Erster Wettkampf ausserhalb Europas

Auch für den 17-jährigen Felix Eichenberger aus Brenzikofen ist es der erste sportliche Anlass ausserhalb Europas. Der Stabhochspringer durfte, wie Noëlle  Buri auch, diesen Sommer an der U18-Europameisterschaft in Györ teilnehmen. Etwas Grossanlass-Luft durften also schon beide Athleten schnuppern. «Die Teilnahme an der Jugendolympiade ist für mich eine grosse Ehre. Ich freue mich riesig auf diesen einmaligen Anlass», erklärt Felix Eichenberger. Er wolle möglichst viele positive Erfahrungen und Eindrücke sammeln. Für ihn war schon lange klar, dass die Spiele sein Ziel sind, deshalb hat er seine sportliche Vorbereitung auf den Wettkampf in der argentinischen Hauptstadt ausgerichtet. Andere Wettkämpfe hat er gar nicht mehr bestritten. «Im Moment spüre ich keinen Druck. Ich freue mich auf die Wettkampfatmosphäre», gibt der Stabhochspringer zu Protokoll. 

Als Team auftreten

Insgesamt werden sich gut 4000 Athletinnen und Athleten aus über 200 Ländern in Buenos Aires in 32 Sportarten messen. Die Schweizer Sportlerinnen und Sportler treten bei 13 Disziplinen an.
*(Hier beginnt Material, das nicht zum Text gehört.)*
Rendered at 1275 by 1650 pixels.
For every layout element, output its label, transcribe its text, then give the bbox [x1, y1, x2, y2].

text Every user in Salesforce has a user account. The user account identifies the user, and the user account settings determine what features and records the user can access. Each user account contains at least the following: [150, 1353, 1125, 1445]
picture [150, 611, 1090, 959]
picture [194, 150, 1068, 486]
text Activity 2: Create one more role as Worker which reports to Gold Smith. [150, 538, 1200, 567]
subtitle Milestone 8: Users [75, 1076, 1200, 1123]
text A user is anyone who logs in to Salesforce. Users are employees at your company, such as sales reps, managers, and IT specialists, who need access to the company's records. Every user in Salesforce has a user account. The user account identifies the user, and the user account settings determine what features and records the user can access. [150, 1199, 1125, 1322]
Insgesamt dauern die Olympischen Spiele für die Jugend zwölf Tage, mit Eröffnungs- und Abschlusszeremonie, wie es sich gehört.
Auch wie bei den «Grossen» wurden die Jugendlichen während eines Tages in Ittigen von Swiss Olympic auf das Grossereignis vorbereitet und mit den Schweizer Team-Kleidern ausgestattet. Das sei immer eine gute Gelegenheit, die anderen Athleten der Delegation kennenzulernen und es sei ein erster Schritt Richtung Teambildung, was für einen geschlossenen Schweizer Auftritt wichtig sei, erklärt Corinne Staub, Chef de Mission. 

 

Stäbe und Lieblingsbärli reisen mit

Sportlich vorbereitet, mit Kleidern ausgestattet, bleibt den jungen Sportlerinnen und Sportlern nur noch das Packen der privaten Sachen und der Abschied von Daheim. Normalerweise kämen ihre Eltern fast immer mit an die Wettkämpfe, sagt Noëlle  Buri, doch dieses Mal sei es nicht möglich. «Ich fühle mich aber im Cycling Team sehr wohl und verstehe mich mit allen, daher wird das kein Problem sein.» Auch bei Felix Eichenberger freuen sich die Angehörigen, dass er an dem Anlass teilnehmen darf. Er kenne ja auch schon einige Stabhochspringer von der U18-Europameisterschaft. Von Heimweh also keine Spur. Doch die junge Oberburgerin plagt doch noch eine Kleinigkeit: «Am meisten Angst habe ich vor dem langen Flug. Und bei den Strassenrennen hoffe ich einfach, dass meine Teamkollegin und ich in keinen Sturz verwickelt werden, wie das in Györ leider passiert ist.» Gegen die Nervosität vor Ort packe sie ein Handy, ein Buch und ihr Lieblingsbärli ein. Bei Felix Eichenberger dürfen «die schönen Kleider und meine Stäbe» nicht fehlen.